Task directions -> Within the data below, copy each line where the string "assign" is found.

[Machine-readable hardware designs]
########
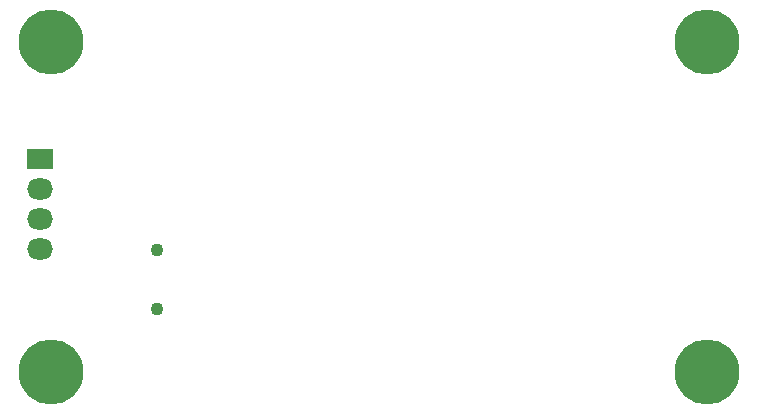
<source format=gbs>
G04*
G04 #@! TF.GenerationSoftware,Altium Limited,Altium Designer,22.2.1 (43)*
G04*
G04 Layer_Color=16711935*
%FSLAX25Y25*%
%MOIN*%
G70*
G04*
G04 #@! TF.SameCoordinates,E15721E2-6A2B-4D62-837A-8D353DC3B16A*
G04*
G04*
G04 #@! TF.FilePolarity,Negative*
G04*
G01*
G75*
%ADD47R,0.08661X0.07087*%
%ADD48O,0.08661X0.07087*%
%ADD49C,0.04331*%
%ADD50C,0.21654*%
D47*
X-3543Y70787D02*
D03*
D48*
Y60787D02*
D03*
Y50787D02*
D03*
Y40787D02*
D03*
D49*
X35433Y40551D02*
D03*
Y20866D02*
D03*
D50*
X0Y0D02*
D03*
Y109843D02*
D03*
X218898Y0D02*
D03*
X218898Y109843D02*
D03*
M02*

</source>
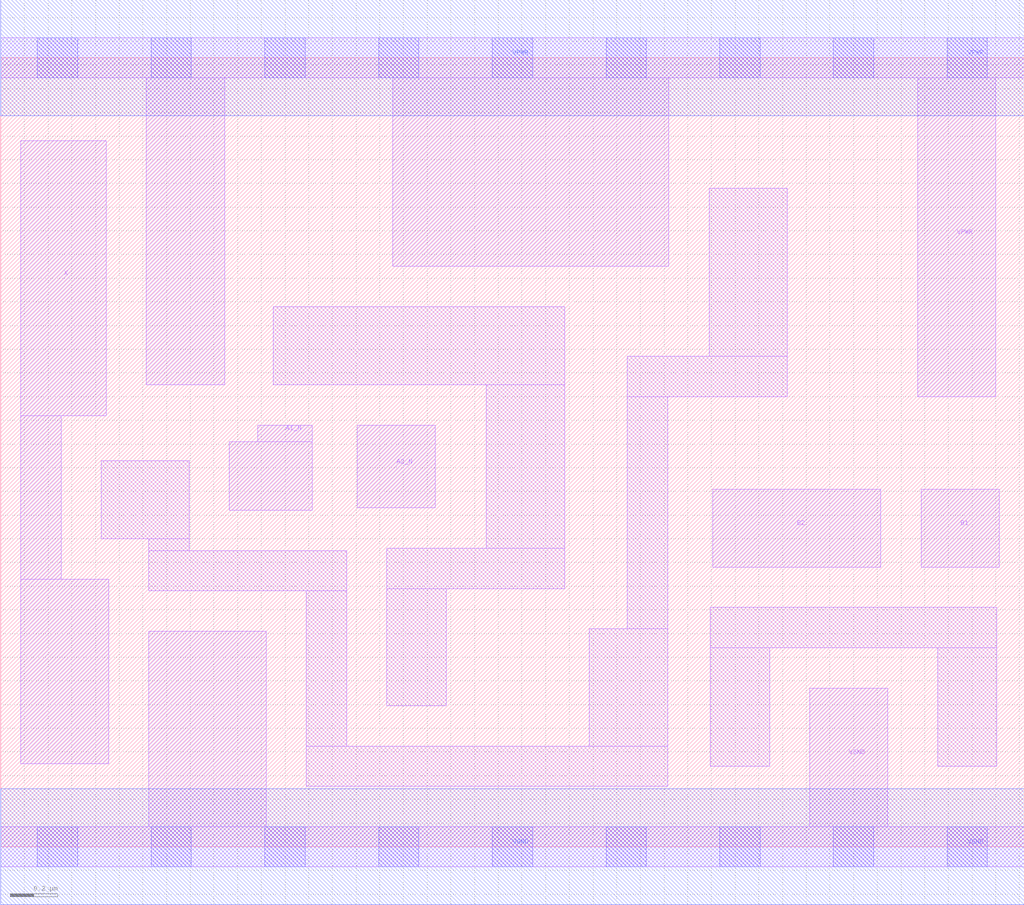
<source format=lef>
# Copyright 2020 The SkyWater PDK Authors
#
# Licensed under the Apache License, Version 2.0 (the "License");
# you may not use this file except in compliance with the License.
# You may obtain a copy of the License at
#
#     https://www.apache.org/licenses/LICENSE-2.0
#
# Unless required by applicable law or agreed to in writing, software
# distributed under the License is distributed on an "AS IS" BASIS,
# WITHOUT WARRANTIES OR CONDITIONS OF ANY KIND, either express or implied.
# See the License for the specific language governing permissions and
# limitations under the License.
#
# SPDX-License-Identifier: Apache-2.0

VERSION 5.7 ;
  NAMESCASESENSITIVE ON ;
  NOWIREEXTENSIONATPIN ON ;
  DIVIDERCHAR "/" ;
  BUSBITCHARS "[]" ;
UNITS
  DATABASE MICRONS 200 ;
END UNITS
MACRO sky130_fd_sc_ms__o2bb2a_1
  CLASS CORE ;
  SOURCE USER ;
  FOREIGN sky130_fd_sc_ms__o2bb2a_1 ;
  ORIGIN  0.000000  0.000000 ;
  SIZE  4.320000 BY  3.330000 ;
  SYMMETRY X Y ;
  SITE unit ;
  PIN A1_N
    ANTENNAGATEAREA  0.247200 ;
    DIRECTION INPUT ;
    USE SIGNAL ;
    PORT
      LAYER li1 ;
        RECT 0.965000 1.420000 1.315000 1.710000 ;
        RECT 1.085000 1.710000 1.315000 1.780000 ;
    END
  END A1_N
  PIN A2_N
    ANTENNAGATEAREA  0.247200 ;
    DIRECTION INPUT ;
    USE SIGNAL ;
    PORT
      LAYER li1 ;
        RECT 1.505000 1.430000 1.835000 1.780000 ;
    END
  END A2_N
  PIN B1
    ANTENNAGATEAREA  0.276000 ;
    DIRECTION INPUT ;
    USE SIGNAL ;
    PORT
      LAYER li1 ;
        RECT 3.885000 1.180000 4.215000 1.510000 ;
    END
  END B1
  PIN B2
    ANTENNAGATEAREA  0.276000 ;
    DIRECTION INPUT ;
    USE SIGNAL ;
    PORT
      LAYER li1 ;
        RECT 3.005000 1.180000 3.715000 1.510000 ;
    END
  END B2
  PIN X
    ANTENNADIFFAREA  0.524500 ;
    DIRECTION OUTPUT ;
    USE SIGNAL ;
    PORT
      LAYER li1 ;
        RECT 0.085000 0.350000 0.455000 1.130000 ;
        RECT 0.085000 1.130000 0.255000 1.820000 ;
        RECT 0.085000 1.820000 0.445000 2.980000 ;
    END
  END X
  PIN VGND
    DIRECTION INOUT ;
    USE GROUND ;
    PORT
      LAYER li1 ;
        RECT 0.000000 -0.085000 4.320000 0.085000 ;
        RECT 0.625000  0.085000 1.120000 0.910000 ;
        RECT 3.415000  0.085000 3.745000 0.670000 ;
      LAYER mcon ;
        RECT 0.155000 -0.085000 0.325000 0.085000 ;
        RECT 0.635000 -0.085000 0.805000 0.085000 ;
        RECT 1.115000 -0.085000 1.285000 0.085000 ;
        RECT 1.595000 -0.085000 1.765000 0.085000 ;
        RECT 2.075000 -0.085000 2.245000 0.085000 ;
        RECT 2.555000 -0.085000 2.725000 0.085000 ;
        RECT 3.035000 -0.085000 3.205000 0.085000 ;
        RECT 3.515000 -0.085000 3.685000 0.085000 ;
        RECT 3.995000 -0.085000 4.165000 0.085000 ;
      LAYER met1 ;
        RECT 0.000000 -0.245000 4.320000 0.245000 ;
    END
  END VGND
  PIN VPWR
    DIRECTION INOUT ;
    USE POWER ;
    PORT
      LAYER li1 ;
        RECT 0.000000 3.245000 4.320000 3.415000 ;
        RECT 0.615000 1.950000 0.945000 3.245000 ;
        RECT 1.655000 2.450000 2.820000 3.245000 ;
        RECT 3.870000 1.900000 4.200000 3.245000 ;
      LAYER mcon ;
        RECT 0.155000 3.245000 0.325000 3.415000 ;
        RECT 0.635000 3.245000 0.805000 3.415000 ;
        RECT 1.115000 3.245000 1.285000 3.415000 ;
        RECT 1.595000 3.245000 1.765000 3.415000 ;
        RECT 2.075000 3.245000 2.245000 3.415000 ;
        RECT 2.555000 3.245000 2.725000 3.415000 ;
        RECT 3.035000 3.245000 3.205000 3.415000 ;
        RECT 3.515000 3.245000 3.685000 3.415000 ;
        RECT 3.995000 3.245000 4.165000 3.415000 ;
      LAYER met1 ;
        RECT 0.000000 3.085000 4.320000 3.575000 ;
    END
  END VPWR
  OBS
    LAYER li1 ;
      RECT 0.425000 1.300000 0.795000 1.630000 ;
      RECT 0.625000 1.080000 1.460000 1.250000 ;
      RECT 0.625000 1.250000 0.795000 1.300000 ;
      RECT 1.150000 1.950000 2.380000 2.280000 ;
      RECT 1.290000 0.255000 2.815000 0.425000 ;
      RECT 1.290000 0.425000 1.460000 1.080000 ;
      RECT 1.630000 0.595000 1.880000 1.090000 ;
      RECT 1.630000 1.090000 2.380000 1.260000 ;
      RECT 2.050000 1.260000 2.380000 1.950000 ;
      RECT 2.485000 0.425000 2.815000 0.920000 ;
      RECT 2.645000 0.920000 2.815000 1.900000 ;
      RECT 2.645000 1.900000 3.320000 2.070000 ;
      RECT 2.990000 2.070000 3.320000 2.780000 ;
      RECT 2.995000 0.340000 3.245000 0.840000 ;
      RECT 2.995000 0.840000 4.205000 1.010000 ;
      RECT 3.955000 0.340000 4.205000 0.840000 ;
  END
END sky130_fd_sc_ms__o2bb2a_1

</source>
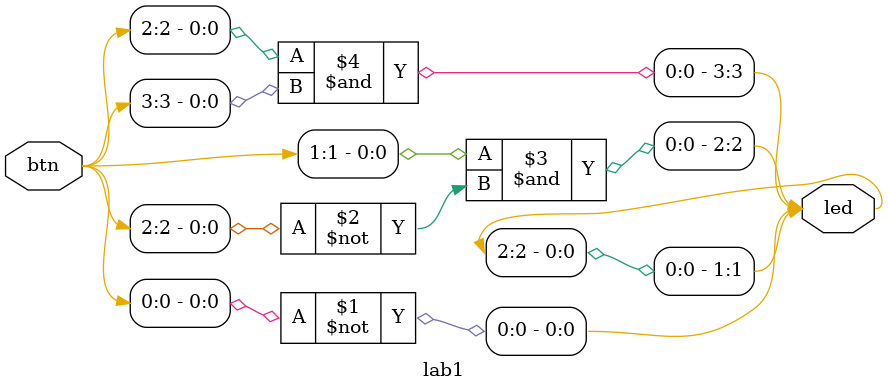
<source format=v>
`timescale 1ns / 1ps


module lab1(
    input [3:0] btn,
     output [3:0] led
    );
    
    assign led[0] = ~btn[0];
    assign led[1] = btn[1] & ~btn[2];
    assign led[3] = btn[2] & btn[3];
    assign led[2] = led[1] ;
     
endmodule

</source>
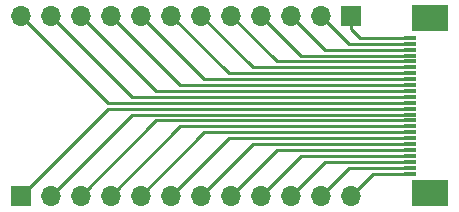
<source format=gbr>
G04 #@! TF.GenerationSoftware,KiCad,Pcbnew,(5.1.5)-3*
G04 #@! TF.CreationDate,2020-06-05T16:26:23+02:00*
G04 #@! TF.ProjectId,FFC_24Pin_P0.5mm_Breakout,4646435f-3234-4506-996e-5f50302e356d,rev?*
G04 #@! TF.SameCoordinates,Original*
G04 #@! TF.FileFunction,Copper,L1,Top*
G04 #@! TF.FilePolarity,Positive*
%FSLAX46Y46*%
G04 Gerber Fmt 4.6, Leading zero omitted, Abs format (unit mm)*
G04 Created by KiCad (PCBNEW (5.1.5)-3) date 2020-06-05 16:26:23*
%MOMM*%
%LPD*%
G04 APERTURE LIST*
%ADD10O,1.700000X1.700000*%
%ADD11R,1.700000X1.700000*%
%ADD12R,3.100000X2.300000*%
%ADD13R,1.100000X0.300000*%
%ADD14C,0.250000*%
G04 APERTURE END LIST*
D10*
X91440000Y-78740000D03*
X93980000Y-78740000D03*
X96520000Y-78740000D03*
X99060000Y-78740000D03*
X101600000Y-78740000D03*
X104140000Y-78740000D03*
X106680000Y-78740000D03*
X109220000Y-78740000D03*
X111760000Y-78740000D03*
X114300000Y-78740000D03*
X116840000Y-78740000D03*
D11*
X119380000Y-78740000D03*
D10*
X119380000Y-93980000D03*
X116840000Y-93980000D03*
X114300000Y-93980000D03*
X111760000Y-93980000D03*
X109220000Y-93980000D03*
X106680000Y-93980000D03*
X104140000Y-93980000D03*
X101600000Y-93980000D03*
X99060000Y-93980000D03*
X96520000Y-93980000D03*
X93980000Y-93980000D03*
D11*
X91440000Y-93980000D03*
D12*
X126080000Y-78940000D03*
X126080000Y-93780000D03*
D13*
X124380000Y-80610000D03*
X124380000Y-81110000D03*
X124380000Y-81610000D03*
X124380000Y-82110000D03*
X124380000Y-82610000D03*
X124380000Y-83110000D03*
X124380000Y-83610000D03*
X124380000Y-84110000D03*
X124380000Y-84610000D03*
X124380000Y-85110000D03*
X124380000Y-85610000D03*
X124380000Y-86110000D03*
X124380000Y-86610000D03*
X124380000Y-87110000D03*
X124380000Y-87610000D03*
X124380000Y-88110000D03*
X124380000Y-88610000D03*
X124380000Y-89110000D03*
X124380000Y-89610000D03*
X124380000Y-90110000D03*
X124380000Y-90610000D03*
X124380000Y-91110000D03*
X124380000Y-91610000D03*
X124380000Y-92110000D03*
D14*
X119380000Y-79840000D02*
X119380000Y-78740000D01*
X120150000Y-80610000D02*
X119380000Y-79840000D01*
X124380000Y-80610000D02*
X120150000Y-80610000D01*
X119210000Y-81110000D02*
X116840000Y-78740000D01*
X124380000Y-81110000D02*
X119210000Y-81110000D01*
X117170000Y-81610000D02*
X114300000Y-78740000D01*
X124380000Y-81610000D02*
X117170000Y-81610000D01*
X115130000Y-82110000D02*
X111760000Y-78740000D01*
X124380000Y-82110000D02*
X115130000Y-82110000D01*
X113090000Y-82610000D02*
X109220000Y-78740000D01*
X124380000Y-82610000D02*
X113090000Y-82610000D01*
X111050000Y-83110000D02*
X106680000Y-78740000D01*
X124380000Y-83110000D02*
X111050000Y-83110000D01*
X109010000Y-83610000D02*
X104140000Y-78740000D01*
X124380000Y-83610000D02*
X109010000Y-83610000D01*
X106970000Y-84110000D02*
X101600000Y-78740000D01*
X124380000Y-84110000D02*
X106970000Y-84110000D01*
X104930000Y-84610000D02*
X99060000Y-78740000D01*
X124380000Y-84610000D02*
X104930000Y-84610000D01*
X102890000Y-85110000D02*
X96520000Y-78740000D01*
X124380000Y-85110000D02*
X102890000Y-85110000D01*
X100850000Y-85610000D02*
X93980000Y-78740000D01*
X124380000Y-85610000D02*
X100850000Y-85610000D01*
X98810000Y-86110000D02*
X91440000Y-78740000D01*
X124380000Y-86110000D02*
X98810000Y-86110000D01*
X124380000Y-86610000D02*
X98810000Y-86610000D01*
X98810000Y-86610000D02*
X91440000Y-93980000D01*
X100850000Y-87110000D02*
X93980000Y-93980000D01*
X124380000Y-87110000D02*
X100850000Y-87110000D01*
X102890000Y-87610000D02*
X96520000Y-93980000D01*
X124380000Y-87610000D02*
X102890000Y-87610000D01*
X104930000Y-88110000D02*
X99060000Y-93980000D01*
X124380000Y-88110000D02*
X104930000Y-88110000D01*
X106970000Y-88610000D02*
X101600000Y-93980000D01*
X124380000Y-88610000D02*
X106970000Y-88610000D01*
X109010000Y-89110000D02*
X104140000Y-93980000D01*
X124380000Y-89110000D02*
X109010000Y-89110000D01*
X111050000Y-89610000D02*
X106680000Y-93980000D01*
X124380000Y-89610000D02*
X111050000Y-89610000D01*
X113090000Y-90110000D02*
X109220000Y-93980000D01*
X124380000Y-90110000D02*
X113090000Y-90110000D01*
X115130000Y-90610000D02*
X111760000Y-93980000D01*
X124380000Y-90610000D02*
X115130000Y-90610000D01*
X117170000Y-91110000D02*
X114300000Y-93980000D01*
X124380000Y-91110000D02*
X117170000Y-91110000D01*
X119210000Y-91610000D02*
X116840000Y-93980000D01*
X124380000Y-91610000D02*
X119210000Y-91610000D01*
X121250000Y-92110000D02*
X119380000Y-93980000D01*
X124380000Y-92110000D02*
X121250000Y-92110000D01*
M02*

</source>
########
Answer below ->
    assign led[0] = ~btn[0];
    assign led[1] = btn[1] & ~btn[2];
    assign led[3] = btn[2] & btn[3];
    assign led[2] = led[1] ;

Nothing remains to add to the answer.